Israel’s Blessing

04/06/2011 20:55

News from Jerusalem

Despite the world of troubles facing Israel, a miraculous resource discovery has come to the land.

President Obama has dissed Israel, the UN is no friend, and the nations surrounded Israel are hostile. It took Moses 40 years to lead the Israelites out of Egypt to the only land in the Middle East without oil—long a source of wry humor. But Israel, at last, has been granted an almost miraculous blessing.

First, in 2009, Israel announced the discovery of a major natural gas field off its coast in the Tamar region. Then at the end of last December, an immense natural gas discovery was confirmed in the Eastern Mediterranean within Israel’s territorial waters. It has the potential for making Israel a major energy exporter over the next decade while providing the country with possibly 200 years of natural gas. This could negate Israel’s plans to buy natural gas from Russia.

Noble Energy, Inc., a Houston-based company, made the discovery. It said drilling tests in its Leviathon field confirmed it was the world’s largest offshore gas find in the past decade and “easily the largest exploration discovery in our history,” said Charles Davidson, CEO of Noble, which has a controlling interest in the field. Leviathon is nearly twice the size of the Tamar field, also off the coast, discovered by Noble and its partners in 2009. The Leviathon discovery confirmed geologic models of the basin and “validates it contains significant natural gas resources,” Noble said. Chairman Gideon Tadmor of a partner company, Delek Drilling, said the field is “the largest gas discovery in deep water in the past decade. The field covers about 125 square miles, a story in Bloomberg News reported. The field could yield as much as 21.1 trillion cubic feet of gas, an independent engineering firm calculated, Energy-pedia news reported March 29.

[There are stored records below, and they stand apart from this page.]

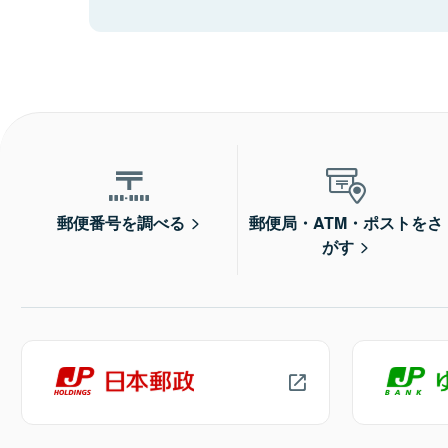
郵便番号を調べる
郵便局・ATM・ポストをさ
がす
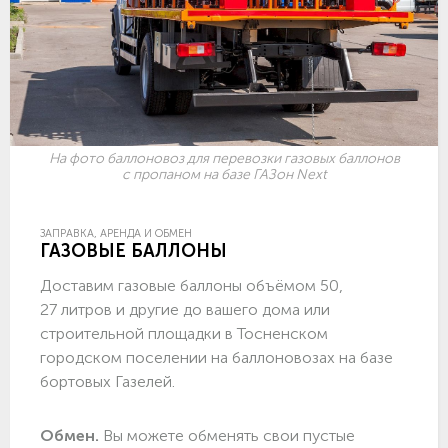
На фото баллоновоз для перевозки газовых баллонов
с пропаном на базе ГАЗон Next
ЗАПРАВКА, АРЕНДА И ОБМЕН
ГАЗОВЫЕ БАЛЛОНЫ
Доставим газовые баллоны объёмом 50,
27 литров и другие до вашего дома или
строительной площадки в Тосненском
городском поселении на баллоновозах на базе
бортовых Газелей.
Обмен.
Вы можете обменять свои пустые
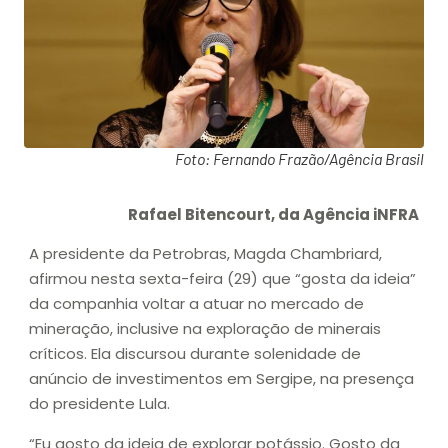
Foto: Fernando Frazão/Agência Brasil
Rafael Bitencourt, da Agência iNFRA
A presidente da Petrobras, Magda Chambriard,
afirmou nesta sexta-feira (29) que “gosta da ideia”
da companhia voltar a atuar no mercado de
mineração, inclusive na exploração de minerais
críticos. Ela discursou durante solenidade de
anúncio de investimentos em Sergipe, na presença
do presidente Lula.
“Eu gosto da ideia de explorar potássio. Gosto da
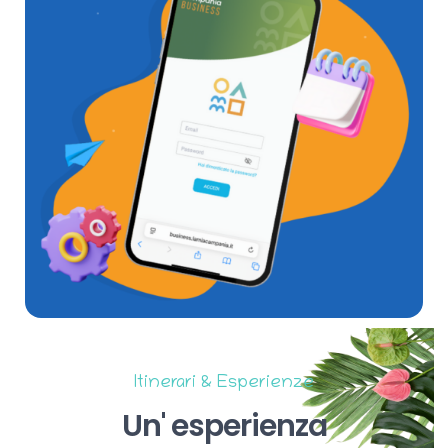
Itinerari & Esperienze
Un'
esperienza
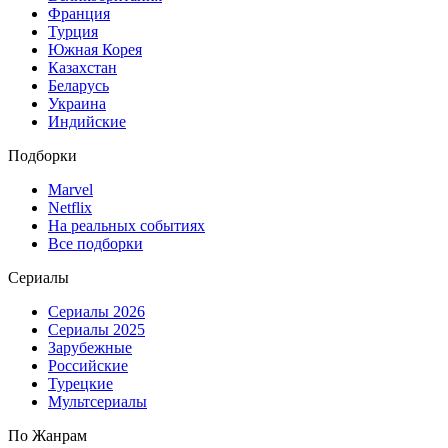
Франция
Турция
Южная Корея
Казахстан
Беларусь
Украина
Индийские
Подборки
Marvel
Netflix
На реальных событиях
Все подборки
Сериалы
Сериалы 2026
Сериалы 2025
Зарубежные
Российские
Турецкие
Мультсериалы
По Жанрам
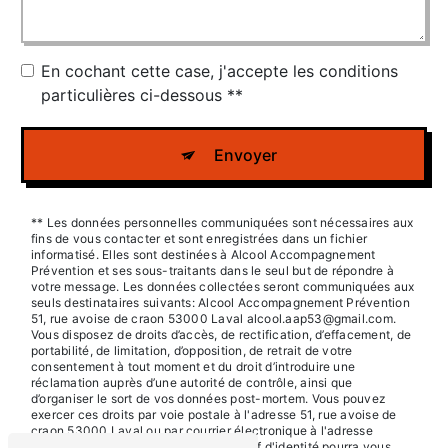
En cochant cette case, j'accepte les conditions
particulières ci-dessous **
Envoyer
** Les données personnelles communiquées sont nécessaires aux
fins de vous contacter et sont enregistrées dans un fichier
informatisé. Elles sont destinées à Alcool Accompagnement
Prévention et ses sous-traitants dans le seul but de répondre à
votre message. Les données collectées seront communiquées aux
seuls destinataires suivants: Alcool Accompagnement Prévention
51, rue avoise de craon 53000 Laval alcool.aap53@gmail.com.
Vous disposez de droits d’accès, de rectification, d’effacement, de
portabilité, de limitation, d’opposition, de retrait de votre
consentement à tout moment et du droit d’introduire une
réclamation auprès d’une autorité de contrôle, ainsi que
d’organiser le sort de vos données post-mortem. Vous pouvez
exercer ces droits par voie postale à l'adresse 51, rue avoise de
craon 53000 Laval ou par courrier électronique à l'adresse
alcool.aap53@gmail.com. Un justificatif d'identité pourra vous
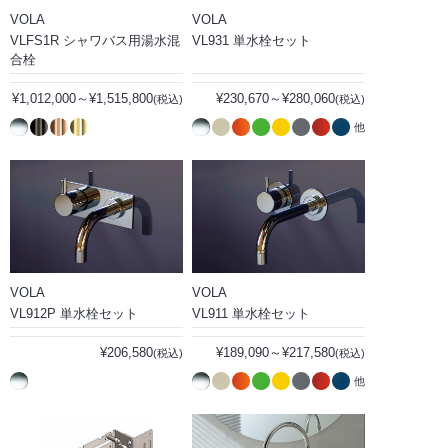
VOLA
VOLA
VLFS1R シャワバス用湯水混
VL931 単水栓セット
合栓
¥1,012,000～¥1,515,800
¥230,670～¥280,060
(税込)
(税込)
他
VOLA
VOLA
VL912P 単水栓セット
VL911 単水栓セット
¥206,580
¥189,090～¥217,580
(税込)
(税込)
他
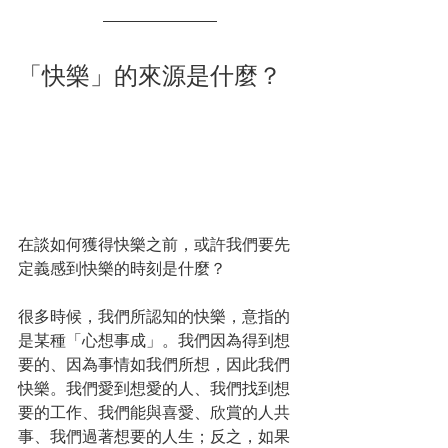
「快樂」的來源是什麼？
在談如何獲得快樂之前，或許我們要先
定義感到快樂的時刻是什麼？
很多時候，我們所認知的快樂，意指的
是某種「心想事成」。我們因為得到想
要的、因為事情如我們所想，因此我們
快樂。我們愛到想愛的人、我們找到想
要的工作、我們能與喜愛、欣賞的人共
事、我們過著想要的人生；反之，如果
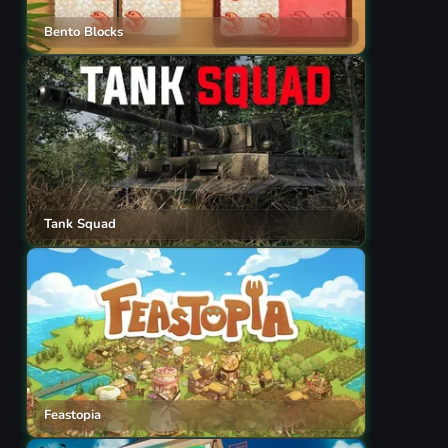
Bento Blocks
Tank Squad
Feastopia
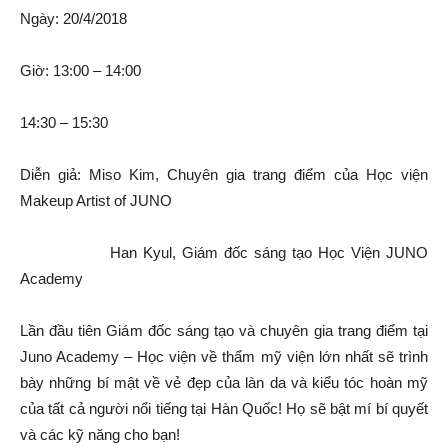
Ngày: 20/4/2018
Giờ: 13:00 – 14:00
14:30 – 15:30
Diễn giả: Miso Kim, Chuyên gia trang điểm của Học viện
Makeup Artist of JUNO
Han Kyul, Giám đốc sáng tạo Học Viện JUNO
Academy
Lần đầu tiên Giám đốc sáng tạo và chuyên gia trang điểm tại
Juno Academy – Học viện về thẩm mỹ viện lớn nhất sẽ trình
bày những bí mật về vẻ đẹp của làn da và kiểu tóc hoàn mỹ
của tất cả người nổi tiếng tại Hàn Quốc! Họ sẽ bật mí bí quyết
và các kỹ năng cho bạn!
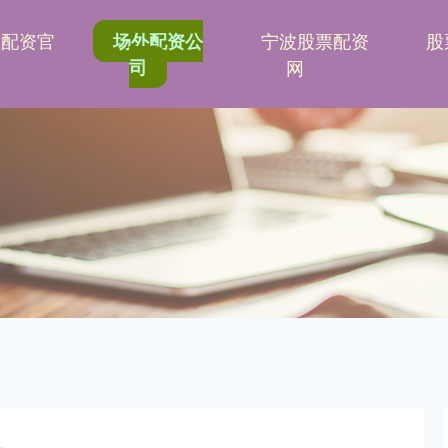
胜配资官
宁波股票配资
股
场外配资公
司
网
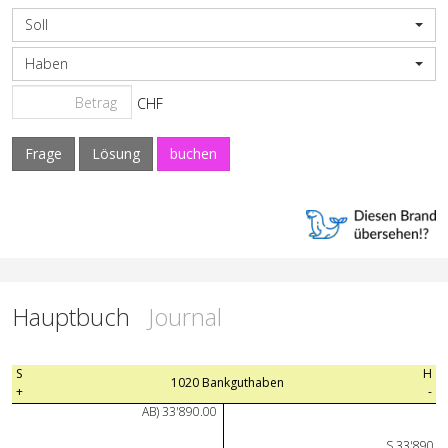
Soll
Haben
CHF
Frage
Lösung
buchen
Hauptbuch
Journal
S
H
1020 Bankguthaben
+
-
AB) 33'890.00
S 33'890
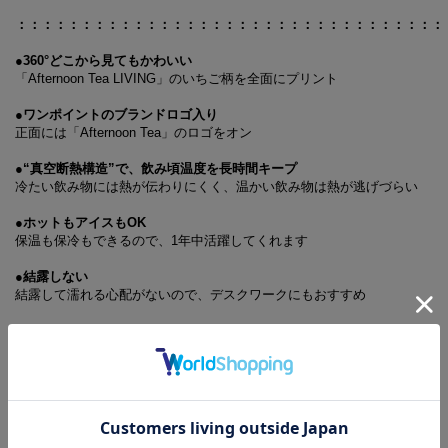
：：：：：：：：：：：：：：：：：：：：：：：：：：：：：：：：：
●360°どこから見てもかわいい
「Afternoon Tea LIVING」のいちご柄を全面にプリント
●ワンポイントのブランドロゴ入り
正面には「Afternoon Tea」のロゴをオン
●“真空断熱構造”で、飲み頃温度を長時間キープ
冷たい飲み物には熱が伝わりにくく、温かい飲み物は熱が逃げづらい
●ホットもアイスもOK
保温も保冷もできるので、1年中活躍してくれます
●結露しない
結露して濡れる心配がないので、デスクワークにもおすすめ
：：：：：：：：：：：：：：：：：：：：：：：：：：：：：：：：：
会社でのブレイクタイムや、休日のピクニックなど、
さまざまなシーンに使えて便利！
毎日のおともにおすすめです。
ミニブックには、いちご好きな著名人のインタビューから、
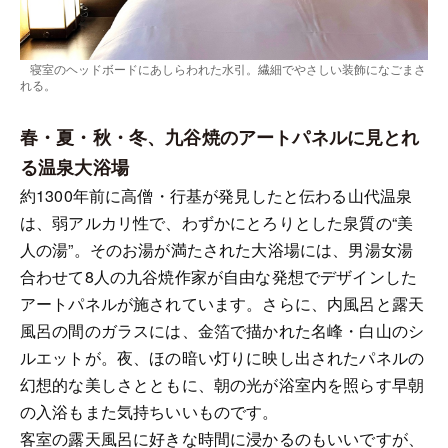
寝室のヘッドボードにあしらわれた水引。繊細でやさしい装飾になごまさ
れる。
春・夏・秋・冬、九谷焼のアートパネルに見とれ
る温泉大浴場
約1300年前に高僧・行基が発見したと伝わる山代温泉
は、弱アルカリ性で、わずかにとろりとした泉質の“美
人の湯”。そのお湯が満たされた大浴場には、男湯女湯
合わせて8人の九谷焼作家が自由な発想でデザインした
アートパネルが施されています。さらに、内風呂と露天
風呂の間のガラスには、金箔で描かれた名峰・白山のシ
ルエットが。夜、ほの暗い灯りに映し出されたパネルの
幻想的な美しさとともに、朝の光が浴室内を照らす早朝
の入浴もまた気持ちいいものです。
客室の露天風呂に好きな時間に浸かるのもいいですが、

The natural gas find could be followed by oil beneath the gas. In any case, the increased wealth and energy independence will make Israel considerably less dependent on energy from other nations, even in the short-run. If the gas discovered is turned into LNG (liquid natural gas) potential buyers would include European countries and including Greece and Cyprus. Leviathon is estimated to start producing gas in 2016, with Tamar to start earlier, in 2013.